I blame the bananas.
They were over-ripe, ready (and almost begging) to be baked into something wonderfully delicious and I had just the perfect recipe in mind. In fact, it had been on my mind for weeks. This tragedy was bound to happen.
So, what do I do? I mean, there are chocolate chips involved here. There is no way I can win this battle. Did I mention there’s some sneaky espresso powder in this almost certain to be amazing concoction?
Being deprived of caffeine for the last 3 days (don’t ask…), seeing the word ‘espresso’ was almost too much to handle – GAME OVER.
However, because I cannot completely shrug away the guilt, I did my best to ‘healthi-fy’ the recipe. I replaced 1/3 of the plain flour called for with whole wheat flour and substituted 1 cup of granulated sugar for 3/4 cup of brown sugar. But for the next time, I will reduce the brown sugar to 1/2 cup as the choc-chip also contributed to the sweetness factor in this muffin.
At 256 calories per muffin, am I forgiven? If not, here… have a muffin.
Trust me, the muffin is so good, you’ll have no choice but to forgive me.
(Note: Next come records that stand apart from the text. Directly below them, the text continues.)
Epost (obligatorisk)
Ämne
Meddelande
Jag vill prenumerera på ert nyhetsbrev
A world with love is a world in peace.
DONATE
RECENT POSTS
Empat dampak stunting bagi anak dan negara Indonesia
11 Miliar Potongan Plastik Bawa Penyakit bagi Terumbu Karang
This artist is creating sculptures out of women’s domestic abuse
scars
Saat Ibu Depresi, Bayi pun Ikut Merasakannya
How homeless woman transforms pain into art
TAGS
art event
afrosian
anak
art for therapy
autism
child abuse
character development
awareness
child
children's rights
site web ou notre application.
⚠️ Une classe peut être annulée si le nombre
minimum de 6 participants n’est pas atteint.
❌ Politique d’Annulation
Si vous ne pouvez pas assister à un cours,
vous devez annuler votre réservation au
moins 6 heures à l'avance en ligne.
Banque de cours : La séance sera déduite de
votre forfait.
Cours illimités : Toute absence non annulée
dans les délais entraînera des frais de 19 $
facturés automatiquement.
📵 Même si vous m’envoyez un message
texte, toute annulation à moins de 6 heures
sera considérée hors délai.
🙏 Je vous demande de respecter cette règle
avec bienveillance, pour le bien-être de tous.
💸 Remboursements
Banana Espresso Chocolate Chip Muffins
Adapted from Pastry Affair
Yields 12 muffins
4 medium over-ripe bananas (1 1/2 cups), mashed
3/4 cup brown sugar
8 tablespoons (113g) butter, melted
1/4 cup milk
1 egg, whisked
1 plain flour
1/2 cup whole wheat flour
1 teaspoon espresso powder
1 1/2 teaspoons baking soda
1 teaspoon salt
2/3 cup semi-sweet chocolate chips
Preheat oven to 180°C. Grease a 12-cup muffin pan or line with muffin cases – I made my own.
In a mixing bowl, add together mashed bananas, sugar and butter. Mix until combined. Add milk and whisked egg. Gradually add the flour, espresso powder, baking soda and salt. Mix ingredients together until smooth and well combined. Stir in the chocolate chips.
Fill each muffin hole/case with batter – 3/4 of the way full. Top batter with a thin slice of banana if you like.
Bake for 20 to 25 minutes or until toothpick/thin blade inserted into the center comes out clean. Allow muffins to cool for 15 minutes in the pan before transferring to cool completely on cooling rack.
In a mixer, combine mashed bananas, sugar, and butter. Mix until well blended. Add milk and egg. Slowly add the flour, espresso powder, baking soda and salt and mix until smooth. Add in the chocolate chips.
Serve warm or at room temperature. Store in an air-tight container for up to 2 days.